A pure and utterly beautiful silence. She wondered if that was what death must have felt like.
But, oh, shouldn't she have seen the long reel of her past? Her old happiness? It was so odd, felt wrong even.
A voice barked out, much like a dog, but a proud one. And there she heard nothing but a flood of chaos. She didn't even flinch when she heard a long series of explosions—gunshots. It was silent again—what bliss it was.
Her cage rattled. She opened her eyes.
What she saw had her breaths trapped in her throat.
She saw a man; a man who looked like a devil, dressed like a devil—even smiled like a devil. But, oh, he had such kind eyes. The kindest she had seen in for so long. His voice reminded her of her childhood home—warm, safe, and calming. It was like a drug, to make her sleep like a babe.
She had no idea what he said, but he held out his hand anyway, for her to accept. The man pulled his other arm further behind him—a gun. A smoking gun. He smelled like gunpowder and blood.
With a brief glance in the background, she didn't flinch at the sight of an ocean of red and limp bodies. He stepped into her sight, so to hide what he had done. He laughed, when she gave no response but a simple blink.
Indeed, he must be quite a devil who can kill in cold blood but still keep his eyes so kind.
So, she accepted. He gripped her dainty hand and guided her out of her gilded cage. He walked her in between the seeping rivers of blood. The man gestured to other men—they looked like devils too, some even were dressed in white—to open the door. He continued to guide her out of the large room into the long hallway. The corridor seemed to stretch on forever, but at the end she saw lights.

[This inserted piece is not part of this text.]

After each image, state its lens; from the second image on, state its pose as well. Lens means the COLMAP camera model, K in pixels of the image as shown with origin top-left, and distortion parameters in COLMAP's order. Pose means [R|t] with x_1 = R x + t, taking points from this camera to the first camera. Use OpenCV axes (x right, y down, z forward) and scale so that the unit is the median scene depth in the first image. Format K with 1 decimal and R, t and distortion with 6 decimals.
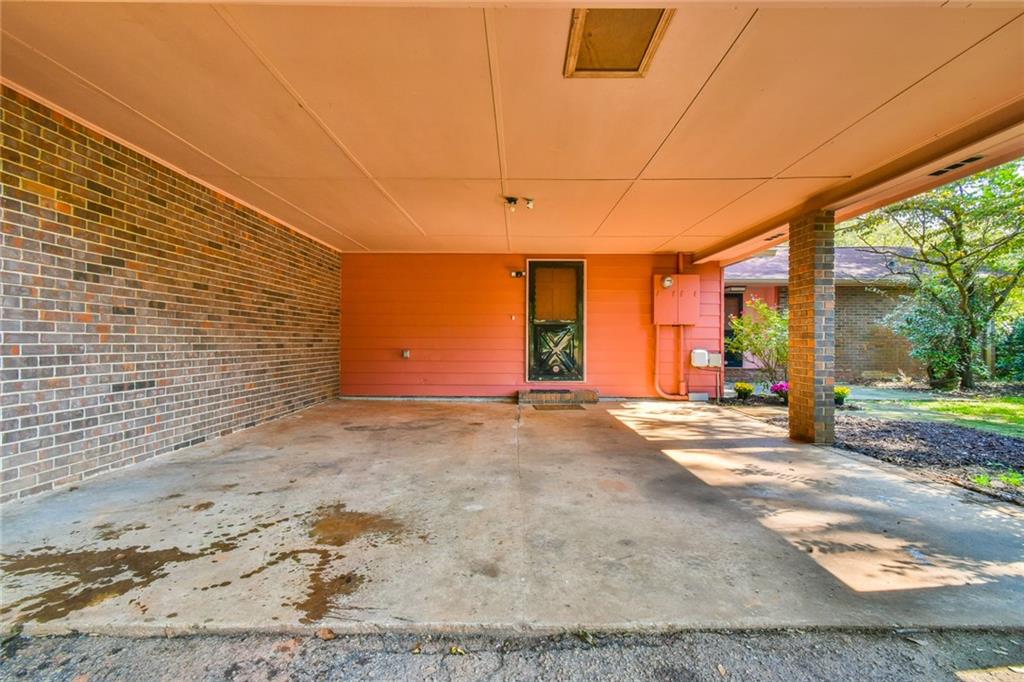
lens RADIAL K [[460.2, 0, 511.8], [0, 460.2, 342.5], [0, 0, 1]] dist [0.004880, -0.001106]
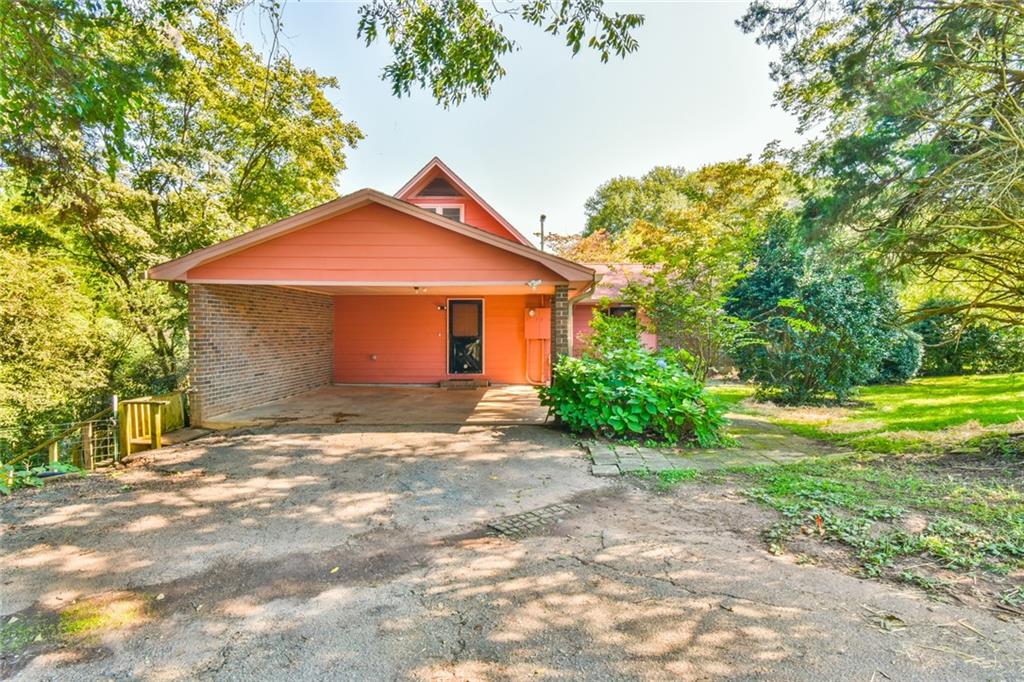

And she saw stars and white silver of the sleepy moon. The deep color of the night sky almost had her smiling. She hadn't seen it in so long. Her keepers, now surely dead, kept her in the black darkness and dim artificial lights—she suspected it was to keep her skin pearly white.
The air was bitterly cold, but fresh. Cleansing.
The man allowed her a moment, her hand having slipped from his, so she can count the plentiful stars. Vaguely she heard him talking to men in white, before they quietened. Her elbow became warm, and she saw his kind eyes.
He said something, but she simply nodded.
The man led her into a horse-drawn carriage, gently seating her down. He shut them in and stole the spot across from her. The carriage was warm. It was comfortable even. The man patted on her hand, greeting her sweetly.
She cocked her head at what she thought was his name.
Vincent.
What a kingly-sounding name it was.
Should she give him her name?
Her voice thick with neglect, slipped through her painted lips without her permission. "Kagome."
He smiled brightly—and for a moment she realized that he wasn't a devil, he was a human.
A/N: Since I swore off the drabble fics but had too many ideas to bother me, I settled on the next best thing: a (almost) perfect 1000-worded ficlet. Since I already have a big story to work on, which is Consequences, but wanted to write something else in my spare-spare time over the summer, I decided to take on scenario requests. Two scenarios (#19 and #23, both Yandere Ciel) I did in particular struck me and wouldn't let me go. I was itching to continue off of these two. If you want to read these, you can check out my Love in Archive.
This one will be a fairly small project. I doubt I'll finish this one, but here we go!
FYI, because these scenarios are more or less canon to this ficlet, this will contains a lot of extremely dark implications (thus this is a Dark fic). Some that may make you feel uncomfortable, because Ciel will create most, if not all, of these said implications and of his young age. Sebastian isn't innocent either.